◆ **Passage provided**:

The ‘Sleeper Risk’: Understanding Liquidity & Investing

Lifeforce Financial Services not only takes pride in being fully independent in our financial advisory services, but we have considerable investment opportunities that enable us to provide tailored investment platforms for our clients to build diverse and profitable portfolios. Inside of this arena, there are many pitfalls to avoid, and terminology that needs to be understood in terms of the risk posed.

If there is one topic the investment community struggles to convey to investors, it’s the concept of ‘risk’. Most often it’s some form of volatility measure or capital loss potential. While these concepts capture the effect of risk, we are more interested in the cause of risk. The recent EU referendum (‘Brexit’) has demonstrated just how sleeper risk is something which investors need to be acutely aware of. (Click on the link below to read our full report on how this has affected the investment arena.)

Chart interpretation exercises

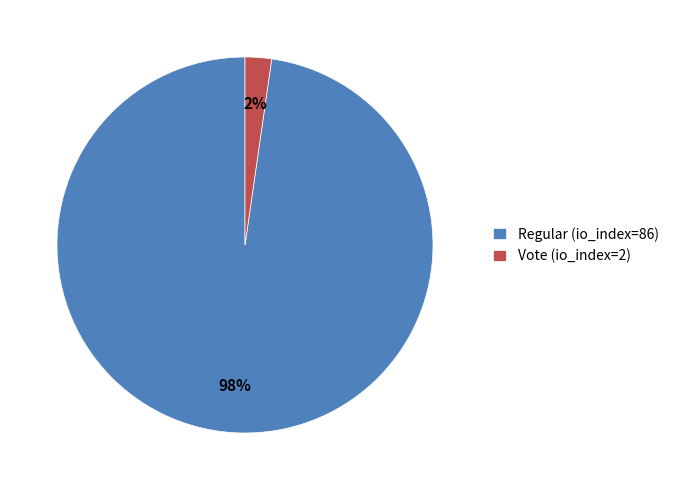

Does Regular (io_index=86) represent more than half of the total?

Yes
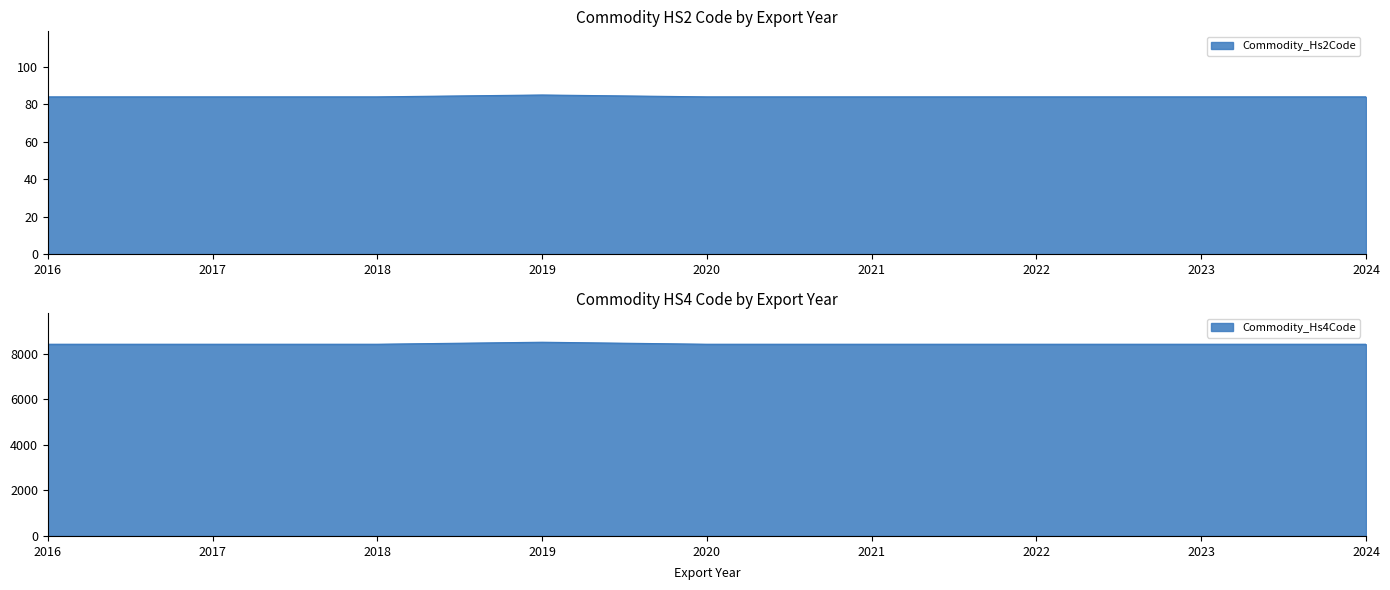

Where is Commodity_Hs4Code nearest to the value 8457?

2023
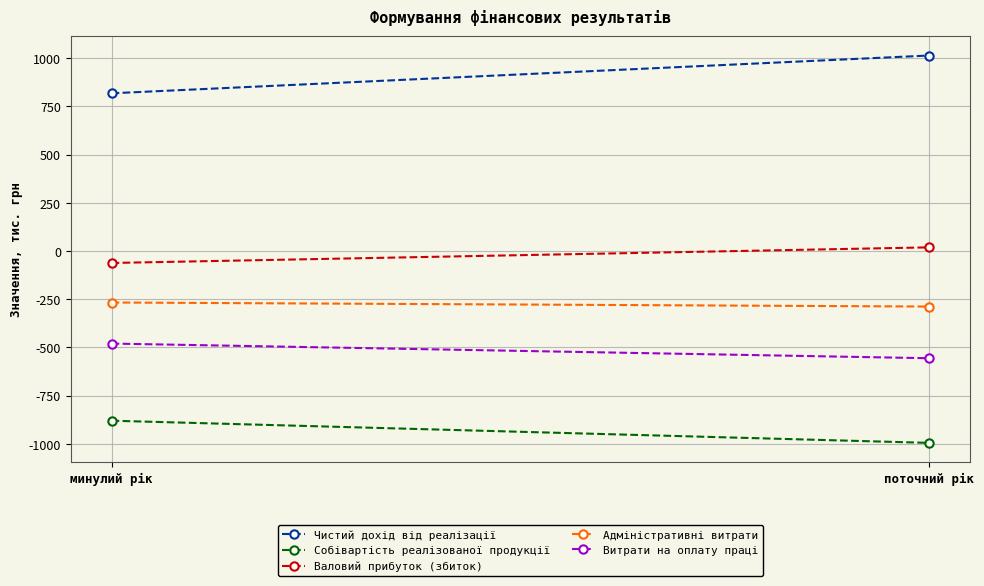

Is it true that Собівартість реалізованої продукції equals -880 at минулий рік?

True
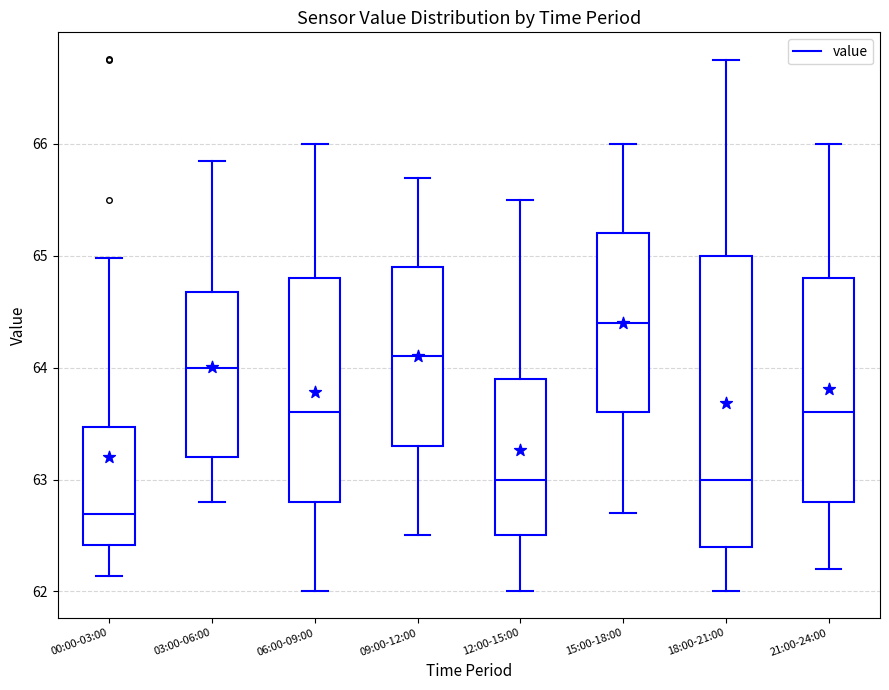

Reading left to right, transcribe this box plot: for each box, give where its median line is, the range the box spans, and where its two whiskers end, as read against the y-axis. The values are not printed on the chart, so give them approximately, as read against the axis.

00:00-03:00: median 62.7, box 62.4 to 63.5, whiskers 62.1 to 65.0
03:00-06:00: median 64.0, box 63.2 to 64.7, whiskers 62.8 to 65.9
06:00-09:00: median 63.6, box 62.8 to 64.8, whiskers 62.0 to 66.0
09:00-12:00: median 64.1, box 63.3 to 64.9, whiskers 62.5 to 65.7
12:00-15:00: median 63.0, box 62.5 to 63.9, whiskers 62.0 to 65.5
15:00-18:00: median 64.4, box 63.6 to 65.2, whiskers 62.7 to 66.0
18:00-21:00: median 63.0, box 62.4 to 65.0, whiskers 62.0 to 66.8
21:00-24:00: median 63.6, box 62.8 to 64.8, whiskers 62.2 to 66.0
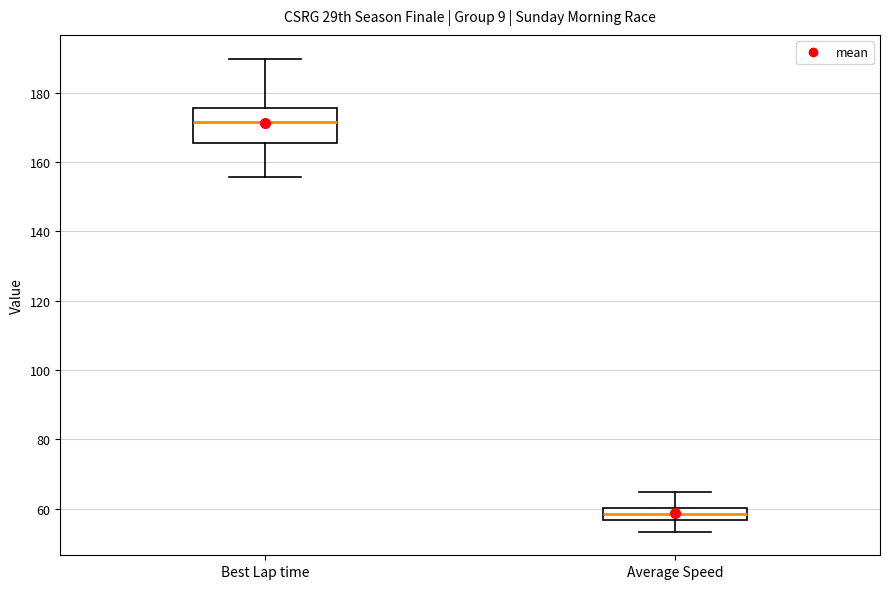

Reading left to right, transcribe this box plot: for each box, give where its median line is, the range the box spans, and where its two whiskers end, as read against the y-axis. The values are not printed on the chart, so give them approximately, as read against the axis.

Best Lap time: median 172, box 166 to 176, whiskers 156 to 190
Average Speed: median 58, box 56 to 60, whiskers 54 to 64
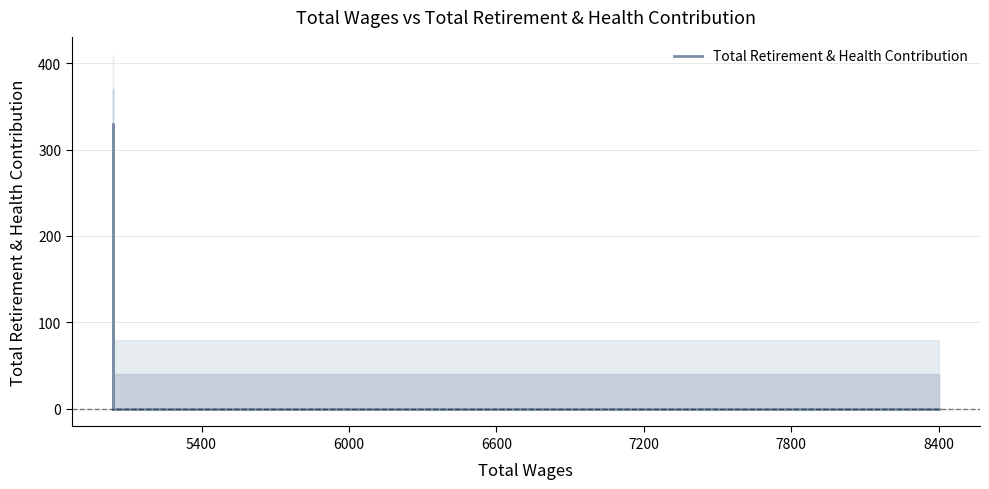

The chart shows a value of 123 at 7800. True or false?

False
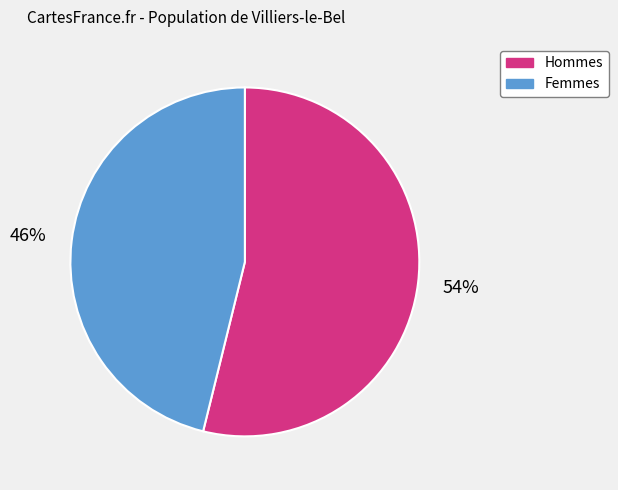

How many slices are in this pie chart?

2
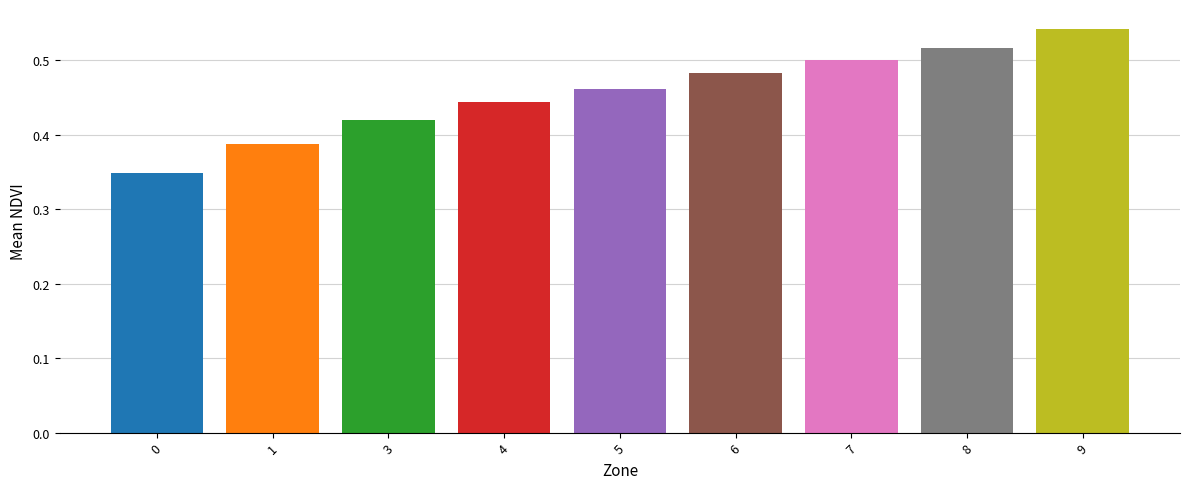

The value at 3 is 0.6. True or false?

False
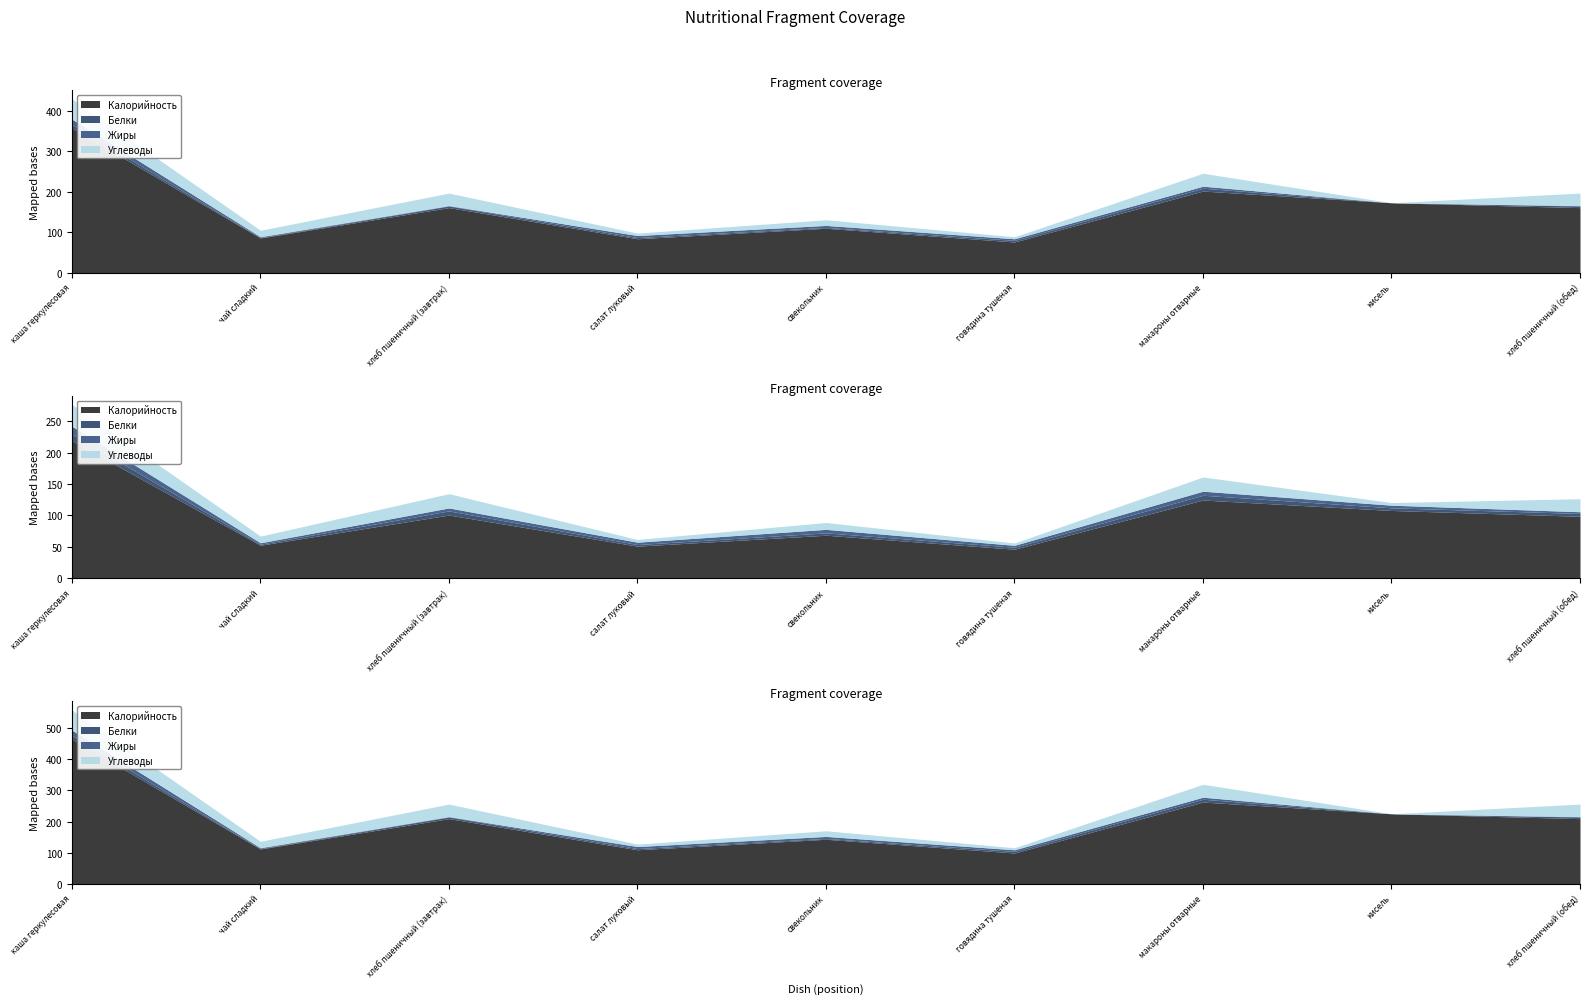

What are all the series names shown in the legend?

Калорийность, Белки, Жиры, Углеводы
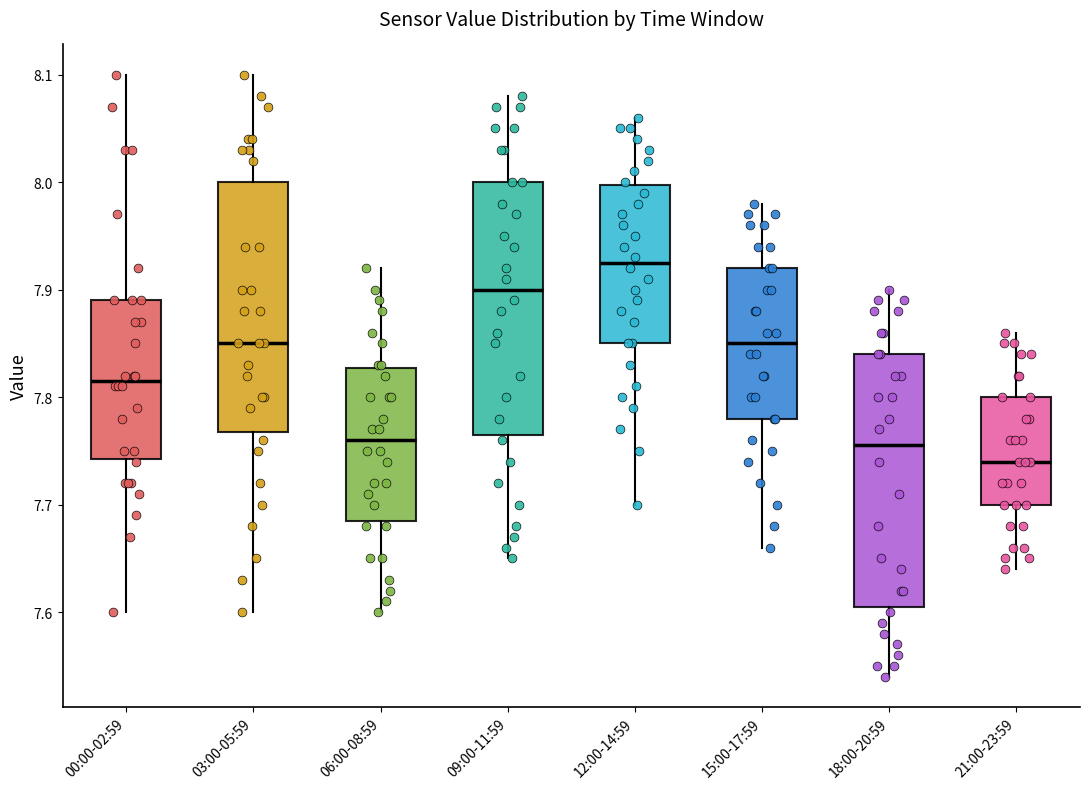

Where is the lower edge of the box for 09:00-11:59 on the y-axis? The values are not printed on the chart, so give them approximately, as read against the axis.

7.77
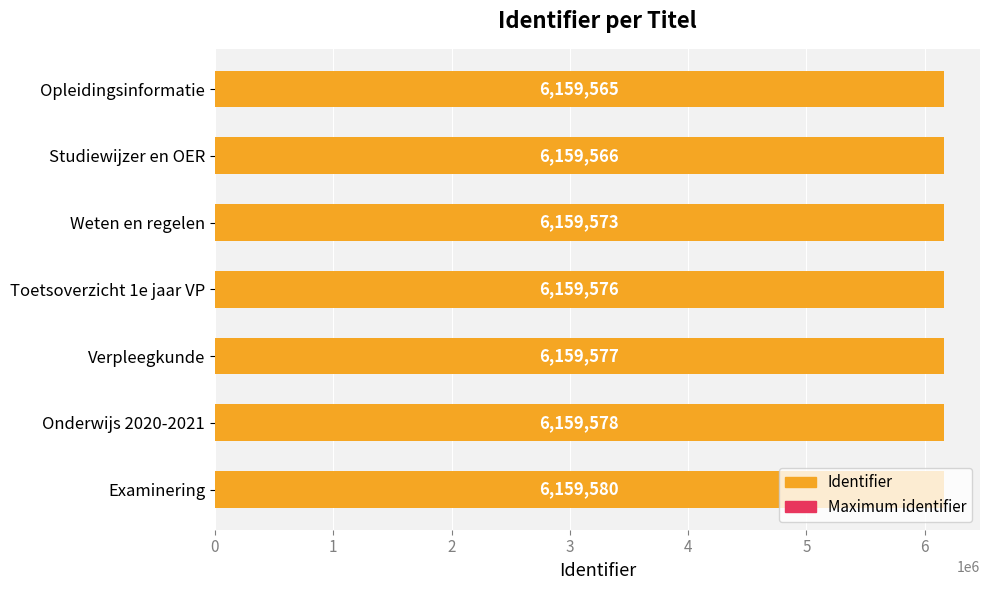

At how many categories does at least one series exceed 1482688?

7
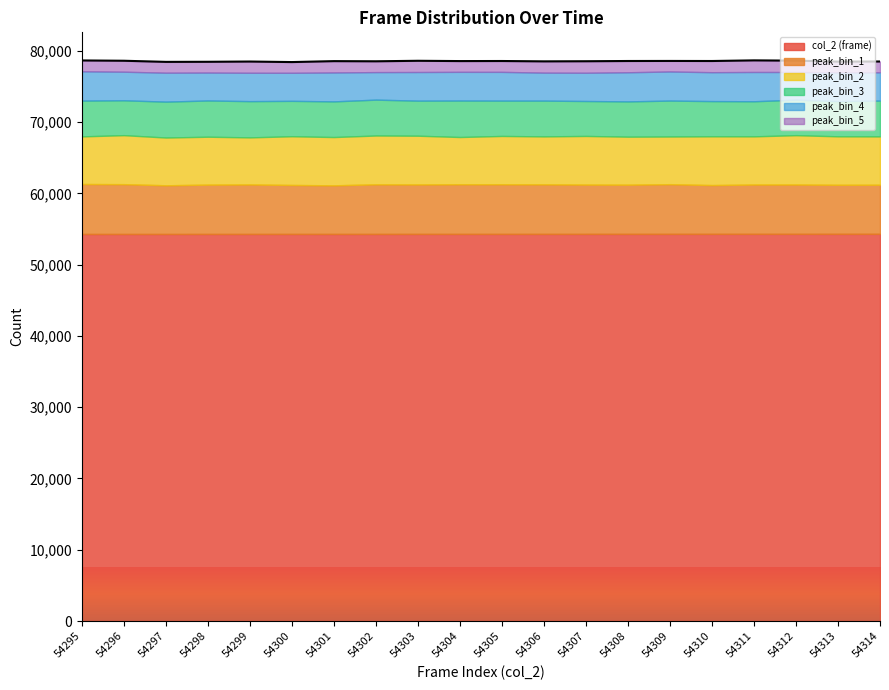

What is the value of the peak_bin_5 point at the 20th from the left?

1517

◆ **Work to complete**:
A. Copy from the sleeper-risk article the passage that begins at the words "Lifeforce Financial Services" and ends after the words "the risk posed.".
B. Answer these questions from the sleeper-risk article:
(i) What does Lifeforce Financial Services take pride in being in its financial advisory services?
(ii) Which recent event has shown how investors need to be aware of sleeper risk?
(iii) Is the writer more interested in the cause or the effect of risk?

◆ **Responses by item number**:
A.
Lifeforce Financial Services not only takes pride in being fully independent in our financial advisory services, but we have considerable investment opportunities that enable us to provide tailored investment platforms for our clients to build diverse and profitable portfolios. Inside of this arena, there are many pitfalls to avoid, and terminology that needs to be understood in terms of the risk posed.

B.
(i) Fully independent.
(ii) The EU referendum ('Brexit').
(iii) The cause.